Yang berbeda dibanding dulu: setiap review sekarang selalu berakhir dengan satu keputusan yang sudah jelas. Bukan semua masalah terselesaikan, tapi ada satu hal yang akan berbeda minggu depan. Dan itu sudah cukup untuk bergerak ke depan.
Siapa yang Akan Dapat Manfaat Paling Besar?
Cocok kalau kamu: Daddy yang sudah pernah mencoba weekly review tapi tidak konsisten karena terlalu berat, atau yang sudah review tapi tidak merasakan dampaknya karena reviewnya tidak berakhir dengan keputusan.

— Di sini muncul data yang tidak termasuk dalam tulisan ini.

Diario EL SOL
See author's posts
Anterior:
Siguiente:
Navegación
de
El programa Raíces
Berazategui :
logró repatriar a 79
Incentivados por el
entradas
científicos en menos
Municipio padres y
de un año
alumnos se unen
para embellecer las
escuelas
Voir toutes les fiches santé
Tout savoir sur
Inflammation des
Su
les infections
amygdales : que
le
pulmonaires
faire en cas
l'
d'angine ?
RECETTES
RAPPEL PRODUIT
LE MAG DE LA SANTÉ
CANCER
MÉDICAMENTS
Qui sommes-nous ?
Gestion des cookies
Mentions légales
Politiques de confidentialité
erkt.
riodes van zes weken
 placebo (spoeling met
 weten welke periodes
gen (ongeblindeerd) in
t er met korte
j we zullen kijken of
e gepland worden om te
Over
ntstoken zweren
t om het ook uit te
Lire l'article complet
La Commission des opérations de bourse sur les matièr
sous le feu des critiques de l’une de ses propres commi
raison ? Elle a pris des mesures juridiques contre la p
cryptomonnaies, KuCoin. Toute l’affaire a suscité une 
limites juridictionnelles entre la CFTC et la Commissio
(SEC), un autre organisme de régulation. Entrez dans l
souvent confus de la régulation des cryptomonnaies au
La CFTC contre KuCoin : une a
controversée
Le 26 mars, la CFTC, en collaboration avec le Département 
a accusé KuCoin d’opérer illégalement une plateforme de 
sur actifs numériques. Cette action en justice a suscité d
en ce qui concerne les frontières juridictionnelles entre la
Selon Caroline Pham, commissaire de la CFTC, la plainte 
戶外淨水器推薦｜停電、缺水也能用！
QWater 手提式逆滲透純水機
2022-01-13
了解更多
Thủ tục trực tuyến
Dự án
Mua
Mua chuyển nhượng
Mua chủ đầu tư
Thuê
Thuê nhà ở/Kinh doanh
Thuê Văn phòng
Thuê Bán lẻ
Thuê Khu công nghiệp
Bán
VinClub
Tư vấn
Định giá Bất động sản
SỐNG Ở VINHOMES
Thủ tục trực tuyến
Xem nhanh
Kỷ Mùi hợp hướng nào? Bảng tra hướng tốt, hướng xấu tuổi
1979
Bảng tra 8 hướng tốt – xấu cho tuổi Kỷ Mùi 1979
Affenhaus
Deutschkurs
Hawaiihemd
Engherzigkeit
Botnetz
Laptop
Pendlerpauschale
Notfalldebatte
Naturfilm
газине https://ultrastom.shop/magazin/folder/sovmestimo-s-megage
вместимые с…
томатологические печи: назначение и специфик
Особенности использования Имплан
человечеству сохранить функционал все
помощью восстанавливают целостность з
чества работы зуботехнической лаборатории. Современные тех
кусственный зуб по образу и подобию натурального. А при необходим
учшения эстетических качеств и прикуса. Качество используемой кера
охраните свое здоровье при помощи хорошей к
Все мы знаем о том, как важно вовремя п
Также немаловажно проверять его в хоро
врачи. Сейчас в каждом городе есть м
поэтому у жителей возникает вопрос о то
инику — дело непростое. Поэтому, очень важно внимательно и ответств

Mungkin belum waktunya kalau: Kamu sedang dalam fase yang masih sangat fluid – belum tahu mau ke mana, belum ada satu hal yang sedang dibangun. Dalam kondisi itu, review mingguan bisa jadi sumber anxiety lebih dari sumber kejelasan. Yang lebih dibutuhkan adalah clarity tentang arah dulu.
Kalau Kamu Mau Satu Langkah Lebih Jauh
Review mingguan ini adalah fondasi dari sistem yang lebih besar. Kalau kamu mau saya bahas lebih dalam – bagaimana review mingguan ini nyambung ke sistem yang membuat 2-4 jam kerja per hari bisa menghasilkan progress nyata – saya tulis lebih dalam di newsletter Not A Perfect Daddy setiap minggu.

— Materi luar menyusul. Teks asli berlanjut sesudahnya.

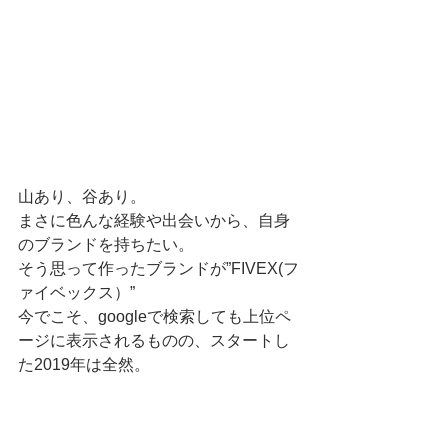
山あり、谷あり。
まさに色んな経験や出会いから、自身
のブランドを持ちたい。
そう思って作ったブランドが”FIVEX(フ
ァイベックス）”
今でこそ、googleで検索しても上位ペ
ージに表示されるものの、スタートし
た2019年は全然。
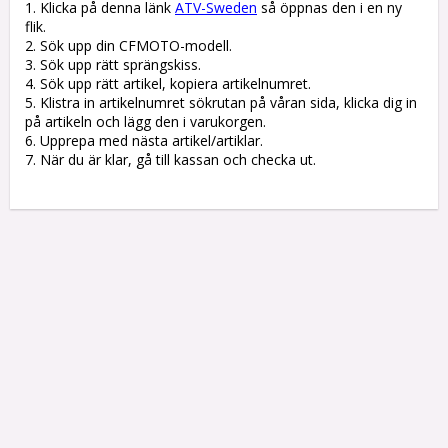
1. Klicka på denna länk 
ATV-Sweden
 så öppnas den i en ny 
flik.

2. Sök upp din CFMOTO-modell.

3. Sök upp rätt sprängskiss. 

4. Sök upp rätt artikel, kopiera artikelnumret. 

5. Klistra in artikelnumret sökrutan på våran sida, klicka dig in 
på artikeln och lägg den i varukorgen.

6. Upprepa med nästa artikel/artiklar.

7. När du är klar, gå till kassan och checka ut.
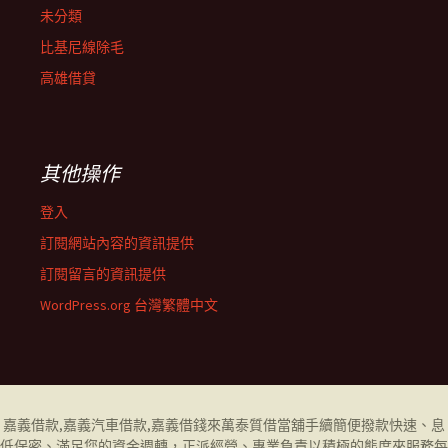
未分類
比基尼線除毛
高雄借貸
其他操作
登入
訂閱網站內容的資訊提供
訂閱留言的資訊提供
WordPress.org 台灣繁體中文
嘉義借款
,
嘉義汽車借款
,
嘉義借錢
來萬泰質借當舖手續簡便撥款快速、息
低保密、滿足您的資金週轉，正派經營、專業負責以積極的態度來服務每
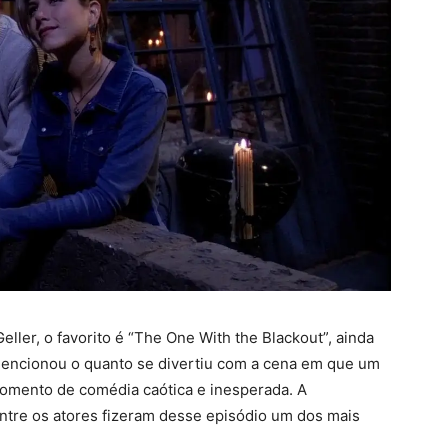
ller, o favorito é “The One With the Blackout”, ainda
 mencionou o quanto se divertiu com a cena em que um
momento de comédia caótica e inesperada. A
ntre os atores fizeram desse episódio um dos mais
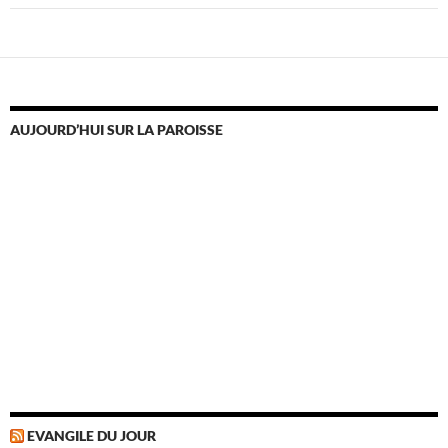
AUJOURD’HUI SUR LA PAROISSE
EVANGILE DU JOUR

Kalau mau saya kirim ini langsung ke email kamu, masuk ke newsletter Not A Perfect Daddy di sini – gratis, dan saya kirim tiap minggu.

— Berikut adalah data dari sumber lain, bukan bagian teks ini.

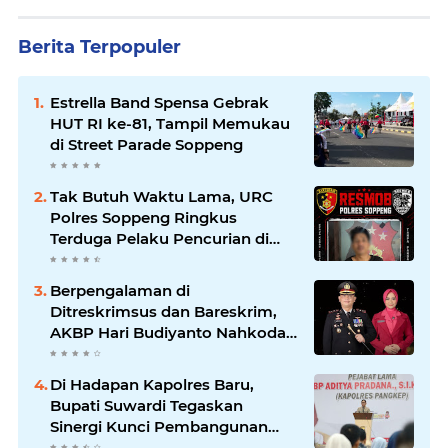
Berita Terpopuler
Estrella Band Spensa Gebrak
HUT RI ke-81, Tampil Memukau
di Street Parade Soppeng
Tak Butuh Waktu Lama, URC
Polres Soppeng Ringkus
Terduga Pelaku Pencurian di
Liliriaja
Berpengalaman di
Ditreskrimsus dan Bareskrim,
AKBP Hari Budiyanto Nahkodai
Polres Soppeng
Di Hadapan Kapolres Baru,
Bupati Suwardi Tegaskan
Sinergi Kunci Pembangunan
Soppeng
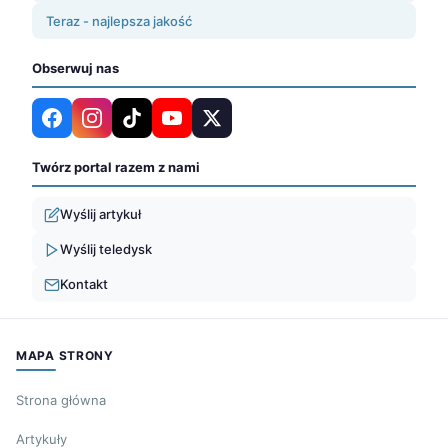
Teraz - najlepsza jakość
Obserwuj nas
Twórz portal razem z nami
Wyślij artykuł
Wyślij teledysk
Kontakt
MAPA STRONY
Strona główna
Artykuły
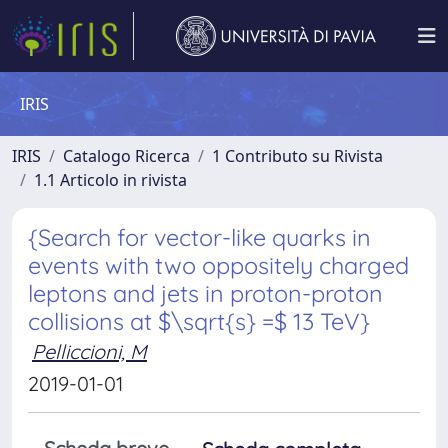
IRIS
IRIS
Catalogo Ricerca
1 Contributo su Rivista
1.1 Articolo in rivista
{Search for vector-like quarks in
events with two oppositely charged
leptons and jets in proton-proton
collisions at $\sqrt{s} =$ 13 TeV}
Pelliccioni, M
2019-01-01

Gabung Newsletter Not A Perfect Daddy ->
Pertanyaan yang Sering Muncul
Kalau saya sudah tahu minggu ini buruk sejak Selasa, apakah perlu tetap tunggu Jumat untuk review?
Tidak harus. Kalau sudah jelas ada yang perlu diubah di tengah minggu, ubah langsung – tidak perlu tunggu Friday. Review Jumat adalah untuk pola mingguan, bukan untuk crisis management. Kalau ada yang salah di tengah minggu, acknowledge dan adjust segera, lalu di review Jumat catat apa yang terjadi dan kenapa.
Bagaimana kalau dua pertanyaan itu saya tidak bisa jawab dengan jelas?
Kalau tidak bisa jawab apa yang berhasil minggu ini, kemungkinan kamu tidak mengukur apapun sepanjang minggu – tidak ada angka, tidak ada target yang jelas. Itu sendiri sudah informasi: minggu depan, tetapkan satu metrik yang mau kamu lihat. Kalau tidak bisa jawab apa satu hal yang perlu berubah, coba tanya dari angle yang berbeda: apa yang paling sering mengganggu kamu minggu ini? Itu biasanya petunjuk yang paling jelas.
Apakah ada bahaya dari review yang terlalu jujur – misalnya bikin down atau anxiety?
Ada. Terutama kalau review dilakukan dalam kondisi lelah atau emosi yang sudah rendah. Beberapa praktisi menyarankan untuk review di awal sesi, sebelum lelah hari Jumat menumpuk. Yang juga membantu: mulai dari yang berhasil dulu sebelum yang tidak berhasil, supaya framing-nya tidak langsung ke kegagalan.
Kalau istri ingin tahu isi review saya, apakah perlu dishare?
Tergantung dinamika kamu berdua. Beberapa hal dari review yang menyangkut keluarga – seperti angka energi atau rencana minggu depan yang mempengaruhi jadwal bersama – memang lebih baik dishare. Tapi bagian yang lebih personal dan professional tidak harus selalu. Yang penting: kalau ada perubahan rencana yang mempengaruhi keluarga, komunikasikan – jangan muncul tiba-tiba sebagai keputusan sepihak.
Setelah berapa minggu review mingguan baru mulai terasa ada manfaatnya?
Biasanya baru mulai terasa setelah 3-4 minggu, karena baru ada pola yang bisa dilihat. Satu minggu review itu seperti satu data point – tidak cukup untuk membuat keputusan besar. Tiga minggu mulai terlihat: apa yang berulang berhasil, apa yang berulang tidak jalan, kapan energi konsisten rendah. Empat minggu ke atas, kamu sudah punya informasi yang cukup untuk membuat keputusan yang lebih berdasarkan data, bukan feeling semata.